Report, from the records below, every line where the word "deepsort" appears.

Excerpts from a dataset:

Start of Block

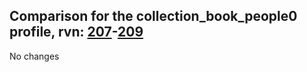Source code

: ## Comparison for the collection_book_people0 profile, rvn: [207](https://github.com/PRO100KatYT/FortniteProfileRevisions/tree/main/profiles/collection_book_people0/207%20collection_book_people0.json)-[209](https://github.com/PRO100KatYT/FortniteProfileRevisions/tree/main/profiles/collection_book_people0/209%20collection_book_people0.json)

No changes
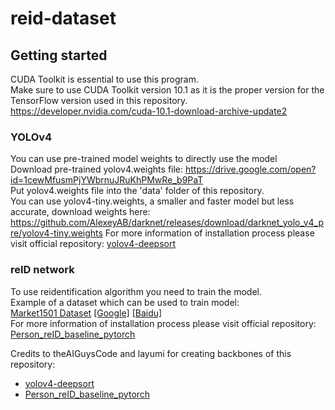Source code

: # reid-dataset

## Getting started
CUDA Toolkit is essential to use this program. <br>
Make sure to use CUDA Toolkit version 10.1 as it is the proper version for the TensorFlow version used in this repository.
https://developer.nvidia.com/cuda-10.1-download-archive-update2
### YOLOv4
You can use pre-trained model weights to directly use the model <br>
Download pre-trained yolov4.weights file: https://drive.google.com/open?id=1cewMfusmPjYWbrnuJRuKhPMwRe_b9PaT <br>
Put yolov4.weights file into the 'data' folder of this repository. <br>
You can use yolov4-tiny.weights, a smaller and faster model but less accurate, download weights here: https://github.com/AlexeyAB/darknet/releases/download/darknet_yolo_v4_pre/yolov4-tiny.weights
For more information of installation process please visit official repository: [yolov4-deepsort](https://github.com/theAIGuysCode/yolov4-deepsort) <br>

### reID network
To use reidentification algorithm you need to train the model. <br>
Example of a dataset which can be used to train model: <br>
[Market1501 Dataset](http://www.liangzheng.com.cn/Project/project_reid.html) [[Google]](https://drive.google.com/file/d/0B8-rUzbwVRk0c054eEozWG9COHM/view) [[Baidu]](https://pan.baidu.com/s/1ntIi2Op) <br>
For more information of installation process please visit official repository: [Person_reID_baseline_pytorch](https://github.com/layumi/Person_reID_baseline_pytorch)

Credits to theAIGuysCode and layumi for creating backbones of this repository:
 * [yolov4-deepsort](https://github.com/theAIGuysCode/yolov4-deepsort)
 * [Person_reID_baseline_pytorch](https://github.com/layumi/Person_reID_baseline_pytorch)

End of Block
Start of Block

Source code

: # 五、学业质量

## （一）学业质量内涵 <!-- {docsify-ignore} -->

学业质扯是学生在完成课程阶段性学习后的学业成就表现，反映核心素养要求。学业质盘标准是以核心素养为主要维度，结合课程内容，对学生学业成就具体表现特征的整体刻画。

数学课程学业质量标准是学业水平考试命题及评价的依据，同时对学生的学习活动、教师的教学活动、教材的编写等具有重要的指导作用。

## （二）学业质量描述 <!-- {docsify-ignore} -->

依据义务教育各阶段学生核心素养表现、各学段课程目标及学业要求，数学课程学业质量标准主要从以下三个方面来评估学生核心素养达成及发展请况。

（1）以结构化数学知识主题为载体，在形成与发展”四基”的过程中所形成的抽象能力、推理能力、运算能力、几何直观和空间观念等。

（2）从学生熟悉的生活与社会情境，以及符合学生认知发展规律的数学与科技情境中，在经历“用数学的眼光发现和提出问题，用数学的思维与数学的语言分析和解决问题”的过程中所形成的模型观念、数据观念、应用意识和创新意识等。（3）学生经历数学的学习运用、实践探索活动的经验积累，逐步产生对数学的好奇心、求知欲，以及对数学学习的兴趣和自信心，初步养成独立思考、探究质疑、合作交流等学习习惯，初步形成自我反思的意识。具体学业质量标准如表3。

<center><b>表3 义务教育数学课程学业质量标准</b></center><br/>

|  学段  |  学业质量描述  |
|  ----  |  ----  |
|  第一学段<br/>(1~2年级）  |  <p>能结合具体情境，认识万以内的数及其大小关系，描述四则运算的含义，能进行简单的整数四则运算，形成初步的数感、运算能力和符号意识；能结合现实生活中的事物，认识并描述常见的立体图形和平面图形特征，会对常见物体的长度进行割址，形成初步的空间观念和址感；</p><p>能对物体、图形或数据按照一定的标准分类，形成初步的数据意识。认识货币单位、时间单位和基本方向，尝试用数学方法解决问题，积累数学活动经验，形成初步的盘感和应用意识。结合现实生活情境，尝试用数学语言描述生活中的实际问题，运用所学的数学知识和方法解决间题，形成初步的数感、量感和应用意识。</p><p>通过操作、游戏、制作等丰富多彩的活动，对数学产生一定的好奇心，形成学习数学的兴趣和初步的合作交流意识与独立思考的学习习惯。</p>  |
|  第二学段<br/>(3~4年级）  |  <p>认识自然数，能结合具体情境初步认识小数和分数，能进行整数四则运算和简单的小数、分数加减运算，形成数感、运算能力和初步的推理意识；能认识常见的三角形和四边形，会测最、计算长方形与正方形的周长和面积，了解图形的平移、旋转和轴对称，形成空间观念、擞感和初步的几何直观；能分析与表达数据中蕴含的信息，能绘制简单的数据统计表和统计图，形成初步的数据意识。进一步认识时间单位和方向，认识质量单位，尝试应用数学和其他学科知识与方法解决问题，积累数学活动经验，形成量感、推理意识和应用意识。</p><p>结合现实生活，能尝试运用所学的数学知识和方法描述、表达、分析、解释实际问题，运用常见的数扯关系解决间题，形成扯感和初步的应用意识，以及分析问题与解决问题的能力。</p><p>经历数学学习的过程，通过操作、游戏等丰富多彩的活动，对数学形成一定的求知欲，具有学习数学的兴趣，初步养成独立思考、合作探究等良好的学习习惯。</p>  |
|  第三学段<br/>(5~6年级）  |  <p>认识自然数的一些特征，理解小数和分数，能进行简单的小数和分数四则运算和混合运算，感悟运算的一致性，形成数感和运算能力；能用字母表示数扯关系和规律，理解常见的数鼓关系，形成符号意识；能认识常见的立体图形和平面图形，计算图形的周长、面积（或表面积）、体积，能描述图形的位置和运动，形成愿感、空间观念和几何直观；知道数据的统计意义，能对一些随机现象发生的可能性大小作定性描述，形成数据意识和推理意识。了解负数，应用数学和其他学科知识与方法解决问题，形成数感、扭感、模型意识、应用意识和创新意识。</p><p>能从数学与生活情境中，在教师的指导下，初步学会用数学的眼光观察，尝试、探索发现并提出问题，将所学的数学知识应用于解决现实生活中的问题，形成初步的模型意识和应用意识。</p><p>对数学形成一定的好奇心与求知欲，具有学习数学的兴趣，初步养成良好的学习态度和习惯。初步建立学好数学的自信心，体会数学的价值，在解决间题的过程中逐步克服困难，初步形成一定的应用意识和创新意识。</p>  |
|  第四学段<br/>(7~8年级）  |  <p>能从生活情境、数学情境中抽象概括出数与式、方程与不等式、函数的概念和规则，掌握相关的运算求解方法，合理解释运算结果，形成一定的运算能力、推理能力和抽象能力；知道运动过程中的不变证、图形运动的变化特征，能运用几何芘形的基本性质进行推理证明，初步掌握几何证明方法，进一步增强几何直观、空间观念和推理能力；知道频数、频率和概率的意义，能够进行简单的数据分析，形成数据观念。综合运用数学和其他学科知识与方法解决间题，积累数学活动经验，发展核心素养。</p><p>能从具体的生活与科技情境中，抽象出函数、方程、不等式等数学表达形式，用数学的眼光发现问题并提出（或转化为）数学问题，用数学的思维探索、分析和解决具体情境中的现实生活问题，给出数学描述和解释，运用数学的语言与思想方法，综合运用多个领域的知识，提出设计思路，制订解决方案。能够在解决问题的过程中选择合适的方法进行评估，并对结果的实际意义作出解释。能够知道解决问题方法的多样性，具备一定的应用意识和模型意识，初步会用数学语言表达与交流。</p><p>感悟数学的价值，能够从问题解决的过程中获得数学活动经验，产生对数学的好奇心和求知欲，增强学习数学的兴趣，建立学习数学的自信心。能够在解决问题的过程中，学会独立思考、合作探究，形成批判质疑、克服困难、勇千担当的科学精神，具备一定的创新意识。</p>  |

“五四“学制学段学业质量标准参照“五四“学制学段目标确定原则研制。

End of Block

• **Finished exercise**:
For more information of installation process please visit official repository: [yolov4-deepsort](https://github.com/theAIGuysCode/yolov4-deepsort) <br>
 * [yolov4-deepsort](https://github.com/theAIGuysCode/yolov4-deepsort)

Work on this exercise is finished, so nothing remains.